Thank you for your workarround solution, that solves the problem for now.

I have the similar issue while replacing the space character in word. For the same given code the productName variable is defined as below:

string productName = "one\ntwo\n     three\nfour\n five";

You can see that, after word ‘two’ there is a new line character followed by five spaces. The output of the word document is inserting the new line correctly but ignoring the spaces. I am attaching the source code again for your referrence.

Program.zip (1018 Bytes)

Aspose words issue.png (3.9 KB)

Can you please tell me why spaces are not inserted in output? and what would be the workarround for it in case if the product has a bug.

@srinudhulipalla,

To address this problem, we have logged a separate issue with ID WORDSNET-22628. We will further look into the details of this problem and will keep you updated here on the status of linked issues. We apologize for your inconvenience.

Thank you, If you have any workarround solution before it that would be great.

@srinudhulipalla,

Sure, we will inform you here as soon as these issues will get resolved in future or any further workaround may be available.

@awais.hafeez Yes I understand that you will be informing here once they get resolved in new version. But my question is, instead of I wait for issue resolved, is there any workarround for it to overcome the problem temporarly?

@srinudhulipalla,

I am afraid, WORDSNET-22628 is currently pending for analysis and is in the queue. There isn’t any workaround available at the moment. Once the analysis of this issue is completed and the root cause is determined, we may then be able to provide you a workaround. We apologize for any inconvenience.

Sure, thank you for the update. Once the internal analysis done, please let me know the workarround for the same. I will be awaiting for your response.

@srinudhulipalla,

Sure, we will keep you posted here on any further updates/workaround.

@srinudhulipalla,

Regarding WORDSNET-22612, we have completed the analysis of this issue and concluded to close this issue with “not a bug” status. This is the problem of handling \n characters in text. Aspose.Words replaces all \n characters with EmSpace, and the sequence \r\n in the paragraph results in {paragraphinline}{emspace} in Aspose.Words’ layout. This {emspace} is at the start of the line and hence visually it appears as if lines were positioned to the right.

If document, before it is exported into PDF, is saved to DOCX and reloaded, then the problem goes away. This happens due to \r\n exported as <w:cr> which is then loaded as \r.

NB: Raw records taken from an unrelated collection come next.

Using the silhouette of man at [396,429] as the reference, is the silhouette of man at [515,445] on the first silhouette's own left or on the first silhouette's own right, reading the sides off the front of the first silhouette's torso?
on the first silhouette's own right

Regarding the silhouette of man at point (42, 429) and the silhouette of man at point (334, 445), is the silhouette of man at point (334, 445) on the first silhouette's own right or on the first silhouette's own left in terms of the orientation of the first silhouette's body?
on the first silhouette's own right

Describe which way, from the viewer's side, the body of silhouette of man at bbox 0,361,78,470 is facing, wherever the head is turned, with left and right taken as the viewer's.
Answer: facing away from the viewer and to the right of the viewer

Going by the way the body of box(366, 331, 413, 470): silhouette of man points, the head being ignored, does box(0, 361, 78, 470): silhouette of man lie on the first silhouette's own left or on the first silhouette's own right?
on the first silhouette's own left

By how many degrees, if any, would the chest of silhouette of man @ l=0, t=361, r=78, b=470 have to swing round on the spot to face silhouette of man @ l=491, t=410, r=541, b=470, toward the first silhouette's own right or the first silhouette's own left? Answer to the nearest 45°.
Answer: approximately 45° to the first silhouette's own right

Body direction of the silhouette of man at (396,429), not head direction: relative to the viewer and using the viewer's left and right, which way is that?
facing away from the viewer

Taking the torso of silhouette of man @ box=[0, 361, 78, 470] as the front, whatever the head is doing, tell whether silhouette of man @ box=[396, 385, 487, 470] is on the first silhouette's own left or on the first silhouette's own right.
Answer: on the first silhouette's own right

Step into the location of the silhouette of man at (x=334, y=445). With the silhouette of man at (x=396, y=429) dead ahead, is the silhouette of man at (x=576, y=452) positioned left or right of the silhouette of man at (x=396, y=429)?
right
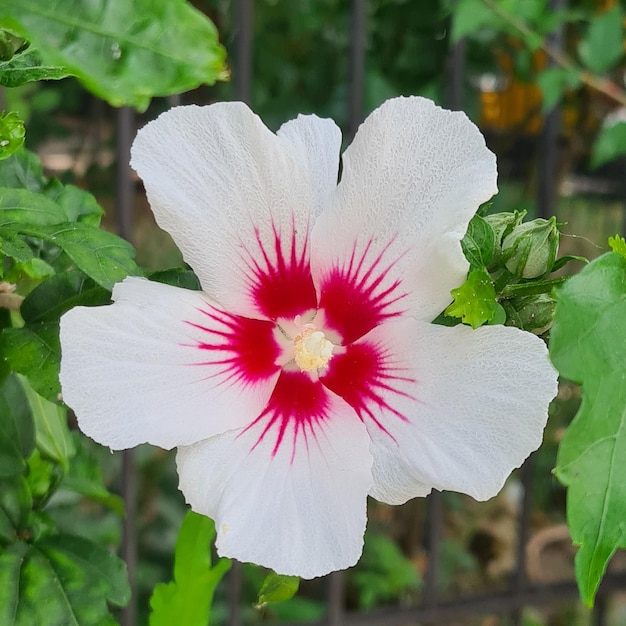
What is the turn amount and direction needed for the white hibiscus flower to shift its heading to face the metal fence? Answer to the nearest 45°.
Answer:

We believe the problem here is with the code you are using i.e. there is misunderstanding of what \r\n in the text would do in the document. Either builder needs to recognize the intent of the caller and replace the content appropriately or it should provide clear rules on how this is handled.

As a workaround you can re-save the document before PDF export (can be done using memory stream), or can replace \r\n with \r in replacement string.

e.Replacement = Regex.Replace(e.Replacement, @"\r\n?|\n", "\r");